According to the collaborative study by researchers from Johns Hopkins University, Ohio State University, the University of Notre Dame and the University of Florida, the networks of genes that regulate the process of responsible for the determination of neurons in certain species of animals such as the zebrafish.
David Hyde, co-author of the study, said in a statement, "This study is proof of principle, showing that it is possible to regenerate retinal neurons. We now believe the process for regenerating neurons in the brain will be similar."
Learning from Animals Capable of Regeneration
For the study, the genes of animals that possess the ability to regenerate retinal neurons were mapped. For instance, when the zebrafish's retina undergoes damage, cells known as Müller glia undergo a mechanism called reprogramming. When Müller glia cells undergo reprogramming, their gene expression switch to transform into something like progenitor cells—cells that play an active role in the early stages of an organism's development.

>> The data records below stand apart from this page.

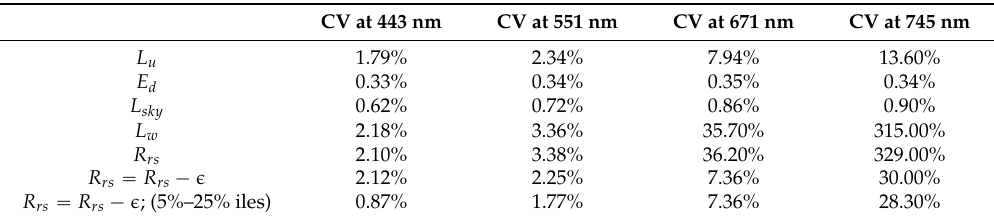
Figure 3. Example of DALEC processing sequence at Scott Reef on 12 April 2015 for 193 spectra spanning approximately 1 km. ( a ) L u ; ( b ) E d and L sky on two axes ( L sky in red on the right axis); ( c ) L w ; ( d ) instantaneous R rs ; ( e ) instantaneous R rs after similarity spectrum correction with 5th and 25th percentile spectra indicated in red; ( f ) average and standard deviation of the aggregated R rs ( i.e. , of the 5–25 percentile range of the spectra). Table 2. Coefficients of variation (CV = standard deviation/average) for all radiometric quantities for the DALEC spectra shown in Figure 3.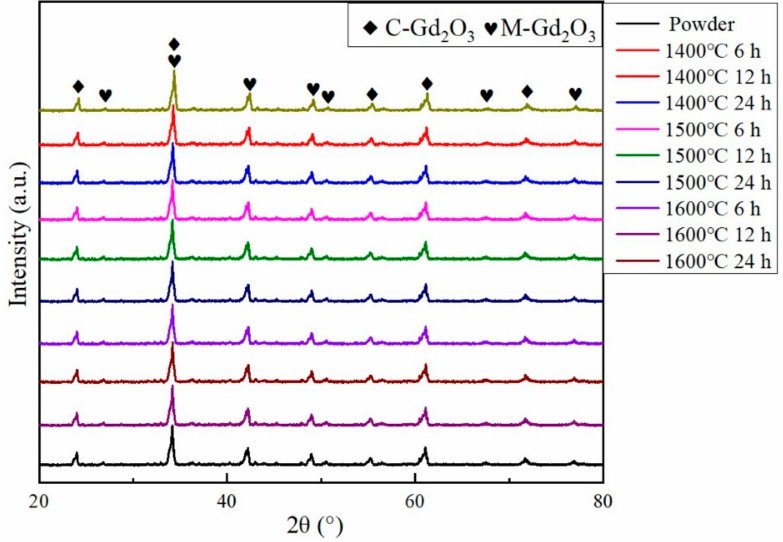
Figure 3. X-ray diffraction patterns of the Gd 2 O 3 powder and the sintered bulks.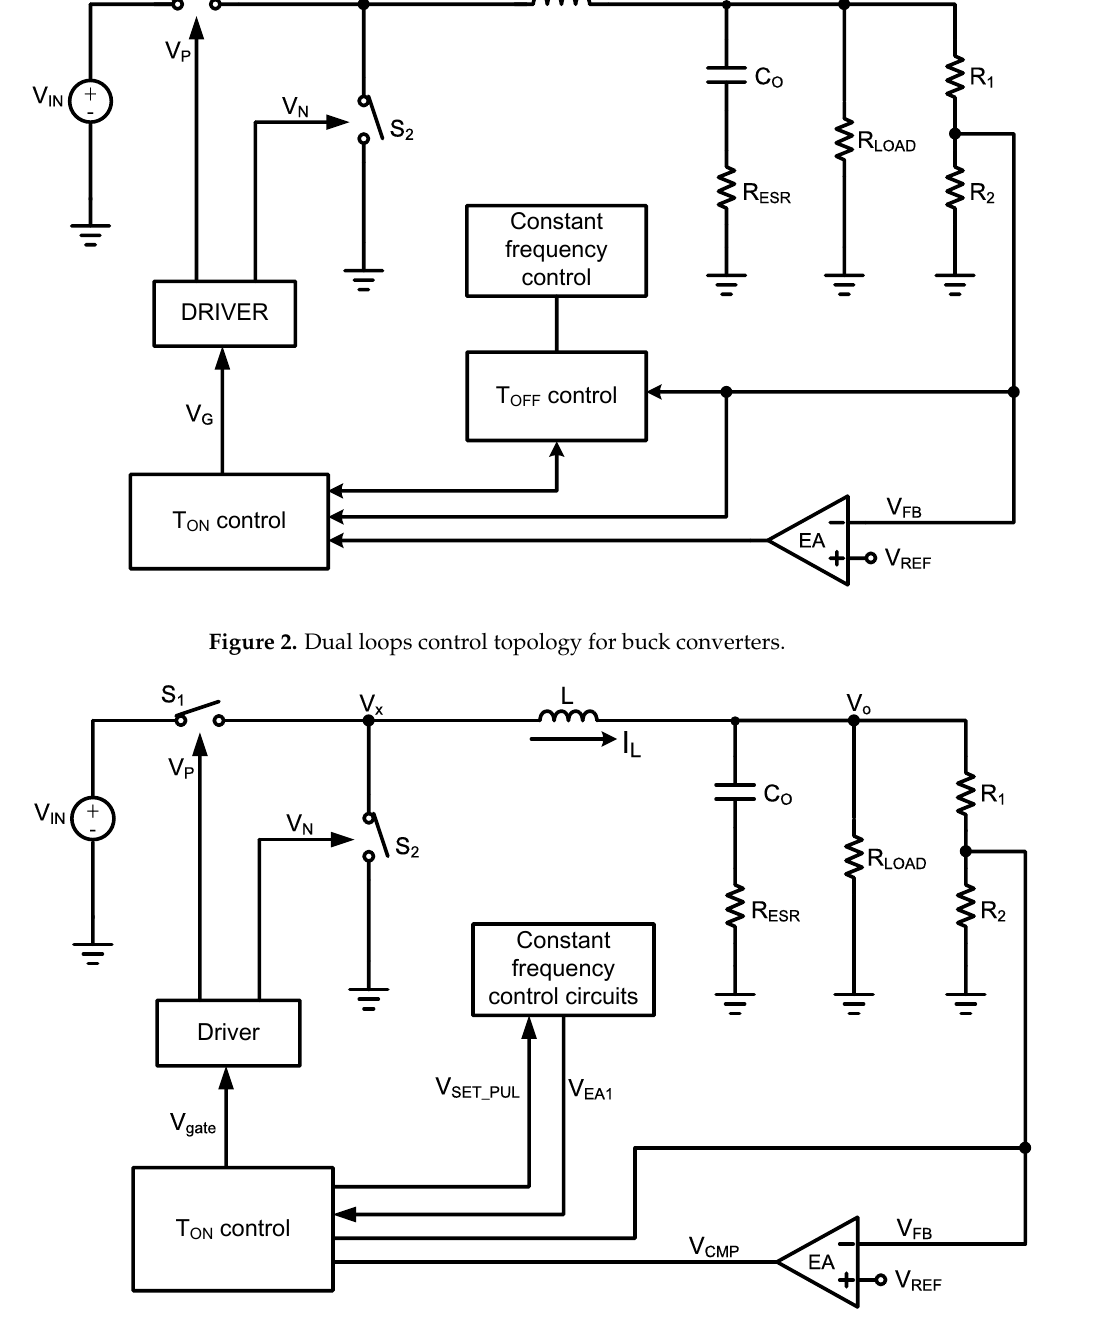
Figure 3. BUCK topology without inductor current sensor.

Hence, these newly formed progenitor-like cells can turn into any cell required for reversing the damage caused to the retina. Human beings also have Müller glia cells. However, when the human retina is damaged, gliosis—a process that prevents reprogramming—is the response of the Müller glia cells.
Hyde explained that after determining the differing process of recovery of retina damage in different animals, the team tried to ascertain whether the process of gliosis and reprogramming were similar. The authors wanted to find out if the Müller glia cells followed the same process in non-regenerating and regenerating and animals or if it would be different.
"This was really important, because if we want to be able to use Müller glia cells to regenerate retinal neurons in people, we need to understand if it would be a matter of redirecting the current Müller glia path or if it would require an entirely different process," he illustrated.
Kindling Regeneration of Neurons
Through the study, the researchers discovered that the process of regeneration requires the organism to only "turn back on" its early developmental processes. Also, the authors were able to demonstrate that when the zebrafish regenerates, the Müller glia cells underwent gliosis. This meant that the organisms that are capable of regeneration follow a path similar to animals that cannot.
Though the network of genes in zebrafish was able to shift its Müller glia cells from gliosis to the reprogrammed state, in a mouse model, the network of genes prevented the Müller glia cells from reprogramming. Following this, the team was able to refashion Müller glia cells from zebrafish into a state similar to the one that blocked the reprogramming.
However, at the same time succeeding regenerating some retinal neurons in the mouse model. The researchers will next focus on identifying several gene regulatory networks that are responsible for the regeneration of neurons. And also ascertain the exact genes within the networks that are crucial for the regulation of regeneration.